(GIVEN INFORMATION Opens)
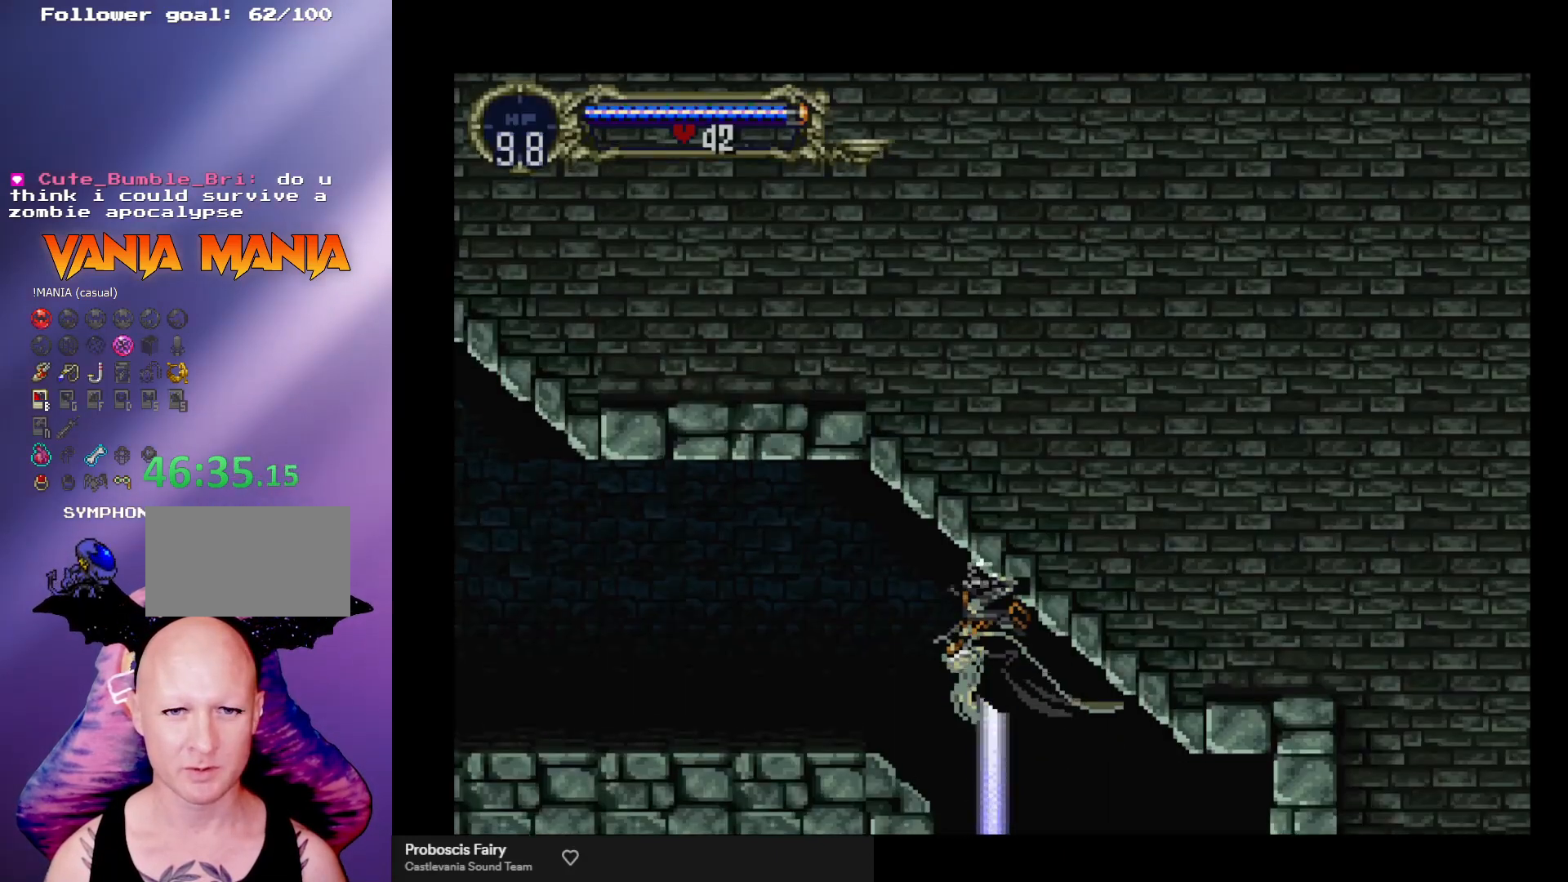
{"buttons": [], "left_stick": "left", "events": [[167, "left_stick", "left"], [333, "R1", "down"], [433, "R1", "up"]]}
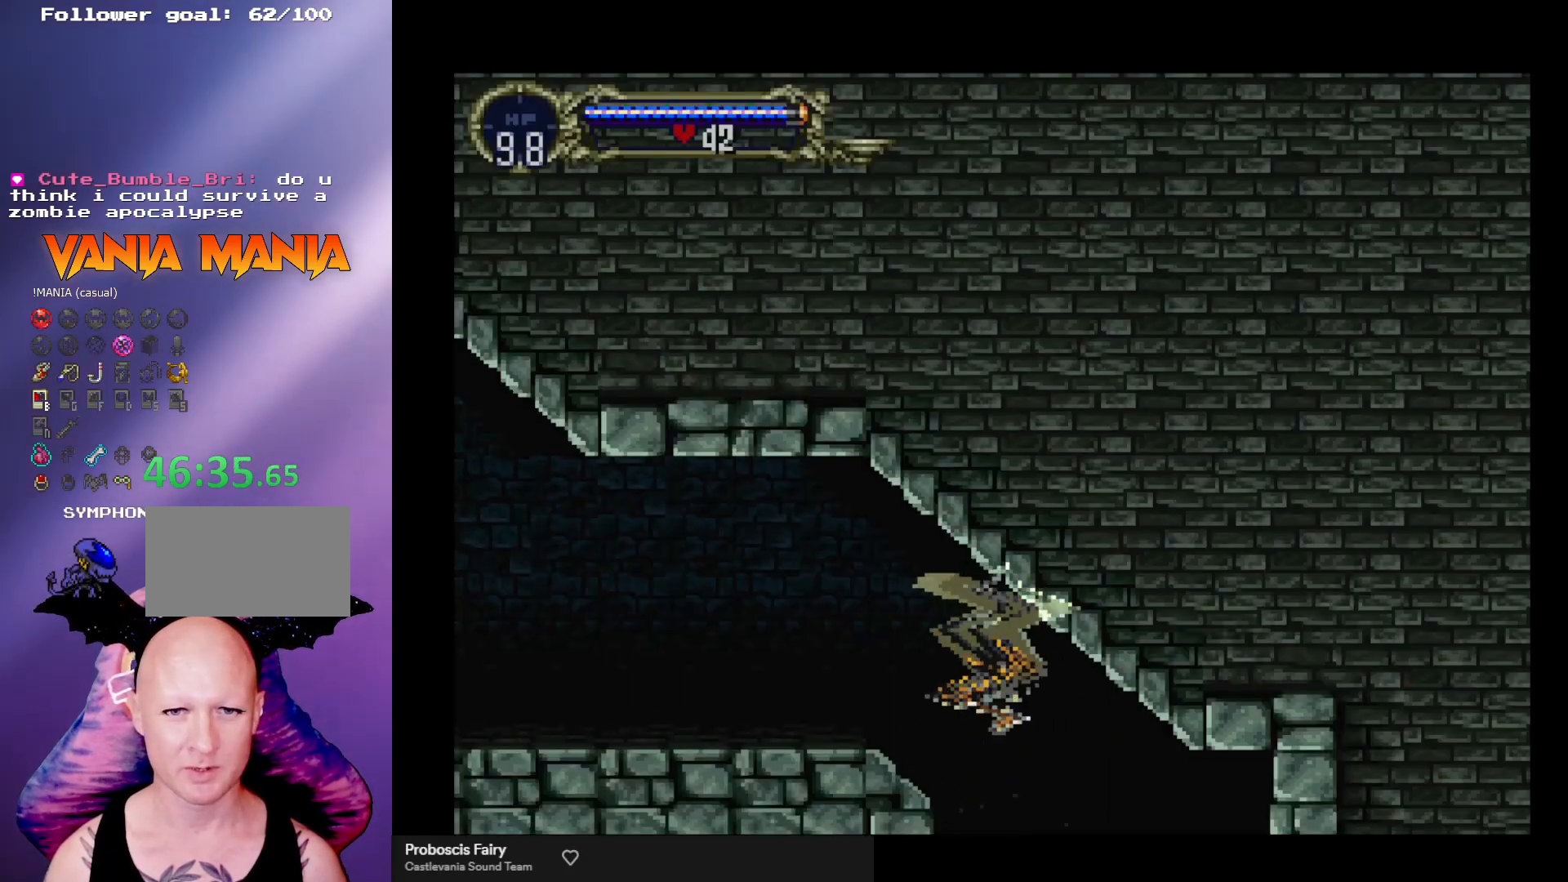
{"buttons": [], "left_stick": "up-left", "events": [[167, "left_stick", "up-left"], [333, "left_stick", "left"], [433, "left_stick", "up-left"]]}
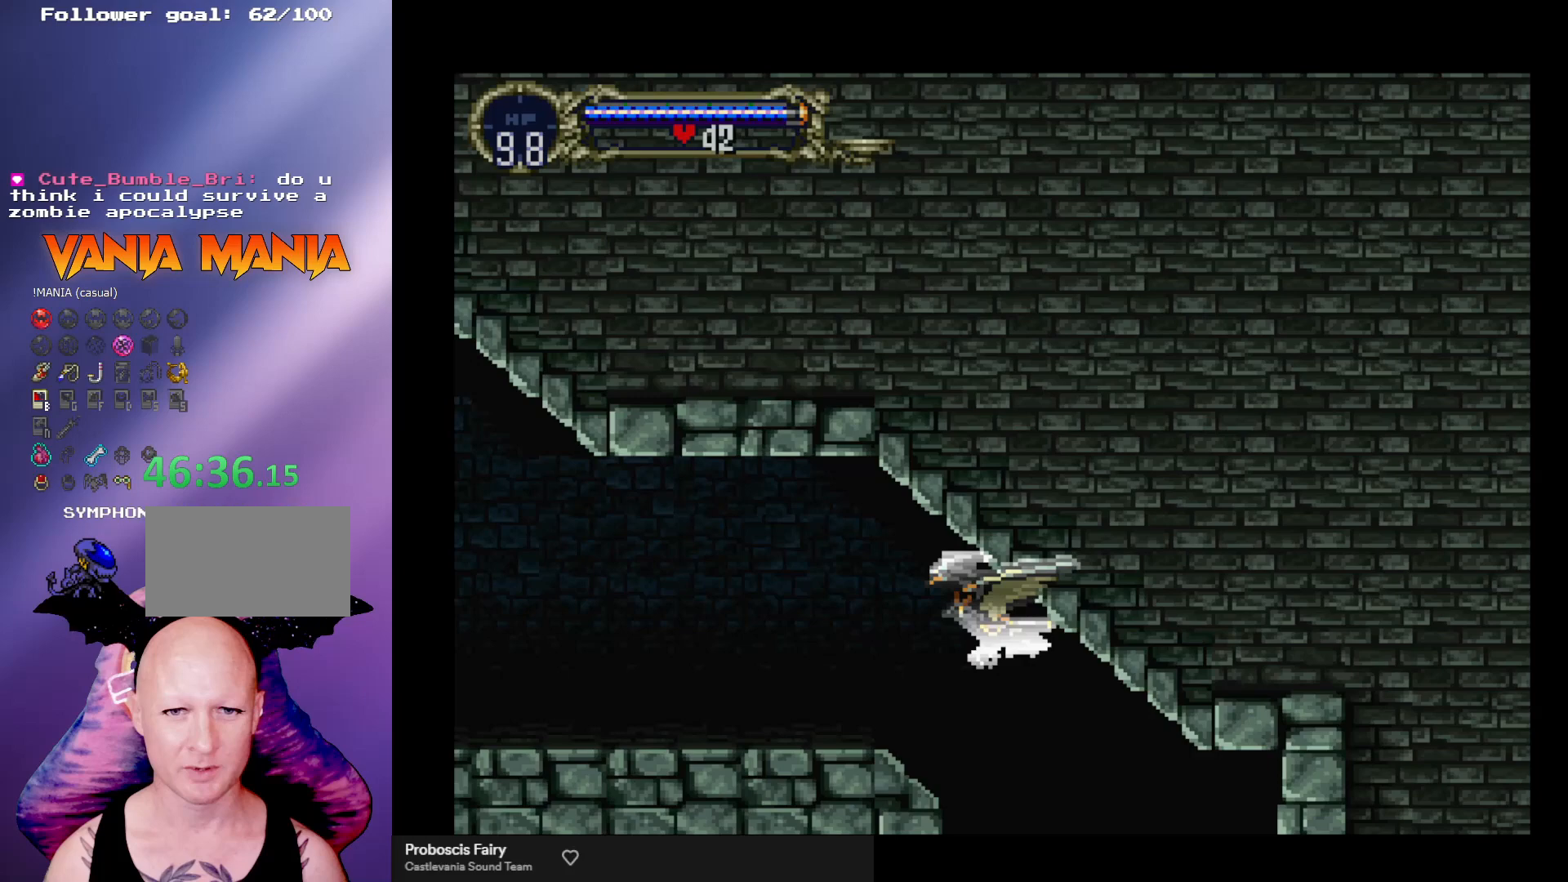
{"buttons": [], "left_stick": "left", "events": [[100, "left_stick", "left"]]}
(GIVEN INFORMATION Closes)
* _INSTRUCTIONS TO FOLLOW_: Only the text of the listing above is wanted, transcribed exactly, without its images.

* _ANSWER BOX_:
{"buttons": [], "left_stick": "left", "events": [[167, "left_stick", "left"], [333, "R1", "down"], [433, "R1", "up"]]}
{"buttons": [], "left_stick": "up-left", "events": [[167, "left_stick", "up-left"], [333, "left_stick", "left"], [433, "left_stick", "up-left"]]}
{"buttons": [], "left_stick": "left", "events": [[100, "left_stick", "left"]]}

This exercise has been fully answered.